Korea’s No. 3 smartphone maker, Pantech, is in the second round of a debt-restructuring program after suffering six consecutive quarterly losses due to fierce competition from Apple and Samsung, despite the company’s high-end technology.
“Many foreign companies have expressed interest in buying a stake in Pantech, and Micromax was one of them,” said one source closely connected to Pantech who declined to be named.
Micromax is a smartphone vendor that sells low-cost smartphones priced between $60 and $80 and is the No. 2 company in India in terms of market share after Samsung Electronics.
In the global market, it is the 10th-largest company, offering 2G phones, 3G Android smartphones, tablet PCs and LED TVs.
A Pantech spokesman said the company has discussed the investment with Micromax but said the talks shouldn’t be blown out of proportion.
“Micromax has been eying the Korean smartphone vendor since the end of last year and talked with Pantech, but the company has not yet discussed it with creditors,” said the source.
Pantech is currently owned by nine creditor banks that hold a combined 37 percent of its stock, Qualcomm, which has a 12 percent stake, and Samsung Electronics, which holds 10 percent.
Since its establishment in 1991, Korea’s No. 3 mobile phone maker has focused solely on smartphones and secured related technologies.

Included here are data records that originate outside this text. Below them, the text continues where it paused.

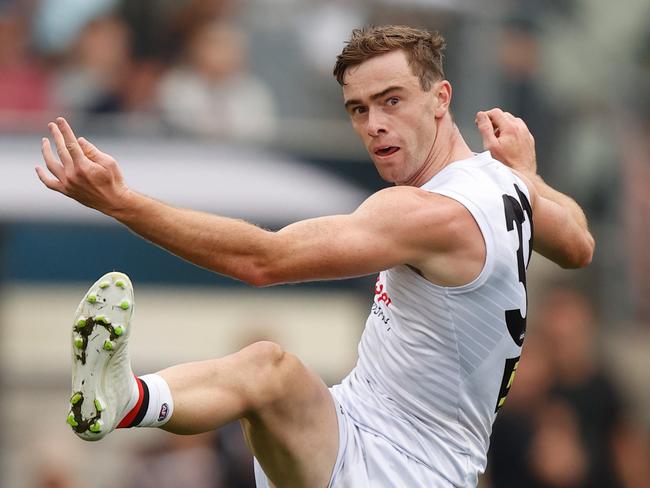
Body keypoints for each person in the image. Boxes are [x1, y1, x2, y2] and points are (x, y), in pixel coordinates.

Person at [35, 26, 594, 487]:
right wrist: (527, 175)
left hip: (406, 471)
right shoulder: (503, 181)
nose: (374, 125)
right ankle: (125, 399)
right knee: (267, 369)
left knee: (268, 372)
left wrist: (121, 203)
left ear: (440, 98)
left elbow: (265, 260)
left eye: (391, 100)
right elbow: (577, 245)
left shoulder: (427, 214)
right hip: (354, 422)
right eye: (358, 109)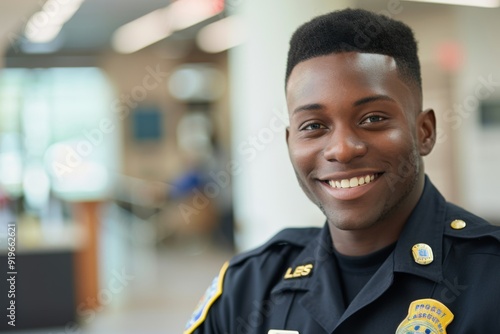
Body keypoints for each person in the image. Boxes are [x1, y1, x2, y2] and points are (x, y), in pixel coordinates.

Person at [184, 8, 500, 334]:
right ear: (290, 143)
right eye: (314, 126)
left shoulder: (490, 280)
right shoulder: (249, 287)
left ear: (424, 132)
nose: (342, 149)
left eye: (373, 118)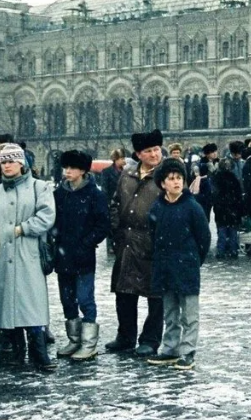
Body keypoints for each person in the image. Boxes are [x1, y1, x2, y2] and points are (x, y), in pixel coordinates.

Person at [0, 143, 56, 371]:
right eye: (3, 162)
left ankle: (39, 352)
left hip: (29, 254)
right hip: (3, 256)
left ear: (21, 163)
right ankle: (15, 351)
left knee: (31, 305)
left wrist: (23, 228)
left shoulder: (39, 187)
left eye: (11, 161)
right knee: (7, 307)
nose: (7, 166)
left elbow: (47, 216)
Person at [145, 158, 211, 370]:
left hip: (187, 267)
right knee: (170, 313)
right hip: (164, 268)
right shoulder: (157, 208)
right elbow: (153, 236)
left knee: (189, 314)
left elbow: (204, 238)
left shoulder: (193, 207)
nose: (176, 182)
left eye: (179, 178)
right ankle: (170, 348)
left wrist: (193, 260)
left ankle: (188, 350)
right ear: (163, 183)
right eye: (171, 179)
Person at [106, 130, 165, 357]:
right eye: (148, 151)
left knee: (155, 295)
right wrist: (116, 230)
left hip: (153, 243)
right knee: (124, 292)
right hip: (127, 243)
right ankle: (125, 336)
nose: (154, 154)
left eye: (156, 150)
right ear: (139, 154)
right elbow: (114, 202)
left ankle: (150, 339)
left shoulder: (167, 174)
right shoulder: (128, 174)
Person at [53, 150, 108, 361]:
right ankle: (74, 339)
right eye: (65, 167)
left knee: (85, 298)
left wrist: (87, 243)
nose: (67, 171)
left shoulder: (95, 194)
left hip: (84, 256)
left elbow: (102, 224)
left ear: (83, 171)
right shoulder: (59, 193)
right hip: (63, 255)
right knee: (67, 299)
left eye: (72, 168)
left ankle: (88, 343)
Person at [211, 155, 243, 258]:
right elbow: (239, 195)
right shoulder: (234, 179)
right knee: (233, 230)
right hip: (233, 209)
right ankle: (233, 250)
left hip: (221, 209)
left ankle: (221, 251)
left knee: (222, 230)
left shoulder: (216, 178)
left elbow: (214, 194)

It is the only company that has the technology to manufacture an LTE-A smartphone besides Samsung Electronics and LG Electronics. It has filed 14,488 patents and secured 4,886 as of the end of last September.

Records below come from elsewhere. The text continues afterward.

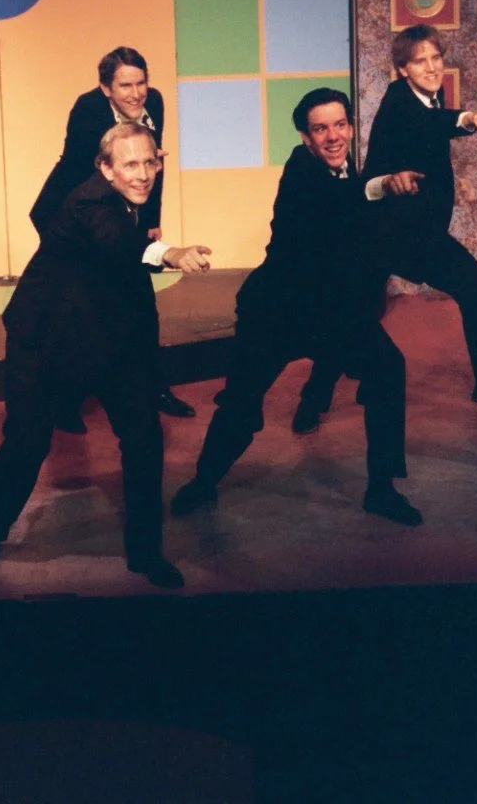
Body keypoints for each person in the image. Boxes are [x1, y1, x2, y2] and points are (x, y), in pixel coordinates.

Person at [0, 123, 213, 588]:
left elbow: (128, 275)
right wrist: (172, 252)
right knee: (26, 445)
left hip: (112, 339)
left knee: (143, 438)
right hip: (47, 343)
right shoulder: (86, 201)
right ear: (106, 168)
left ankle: (145, 550)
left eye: (149, 162)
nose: (142, 174)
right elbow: (118, 242)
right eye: (130, 165)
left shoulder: (132, 198)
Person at [170, 88, 425, 526]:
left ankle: (381, 488)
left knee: (387, 369)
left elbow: (357, 234)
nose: (333, 136)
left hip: (333, 310)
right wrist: (384, 185)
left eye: (340, 125)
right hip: (280, 311)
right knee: (242, 405)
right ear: (306, 137)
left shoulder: (348, 170)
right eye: (320, 128)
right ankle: (203, 481)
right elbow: (339, 205)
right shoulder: (301, 171)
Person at [350, 24, 477, 419]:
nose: (430, 68)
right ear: (402, 69)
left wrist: (462, 118)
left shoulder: (427, 95)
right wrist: (470, 119)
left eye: (435, 58)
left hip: (417, 231)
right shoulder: (399, 103)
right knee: (355, 309)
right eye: (419, 61)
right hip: (386, 232)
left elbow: (433, 119)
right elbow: (428, 124)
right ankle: (319, 397)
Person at [29, 46, 196, 425]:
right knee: (79, 307)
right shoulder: (88, 112)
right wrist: (153, 246)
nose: (136, 93)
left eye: (141, 82)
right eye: (125, 86)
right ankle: (63, 401)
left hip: (119, 212)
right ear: (106, 88)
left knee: (140, 301)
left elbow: (153, 163)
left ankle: (156, 388)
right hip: (70, 215)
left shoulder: (154, 102)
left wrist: (150, 219)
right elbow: (87, 179)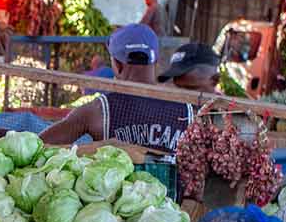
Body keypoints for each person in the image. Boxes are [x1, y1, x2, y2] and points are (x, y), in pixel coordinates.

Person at [39, 23, 194, 151]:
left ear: (118, 65)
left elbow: (40, 145)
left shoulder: (99, 110)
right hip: (174, 189)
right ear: (155, 61)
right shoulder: (187, 109)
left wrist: (84, 151)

But, in recent years, Pantech has struggled against competition from Samsung Electronics, LG Electronics and Apple.
The industry sources say that the ailing company entered a second corporate workout program not because of a lack of technology or the quality of its products but because of external factors such as a lack of capital.
“Considering that the competition in the smartphone market is expected to be intensified further in the future, sale of the company is more likely than revival,” said a market analyst at a local securities firm.
“Currently, overseas companies, especially those in China and India, have been trying to contact Pantech’s creditors. Although they have not yet reached the discussion phase, their interests in taking over the stakes are very high, as Pantech is one of a few companies that can produce a premium smartphone in the U.S. market and these companies can acquire Pantech’s technologies as well as secure patents.”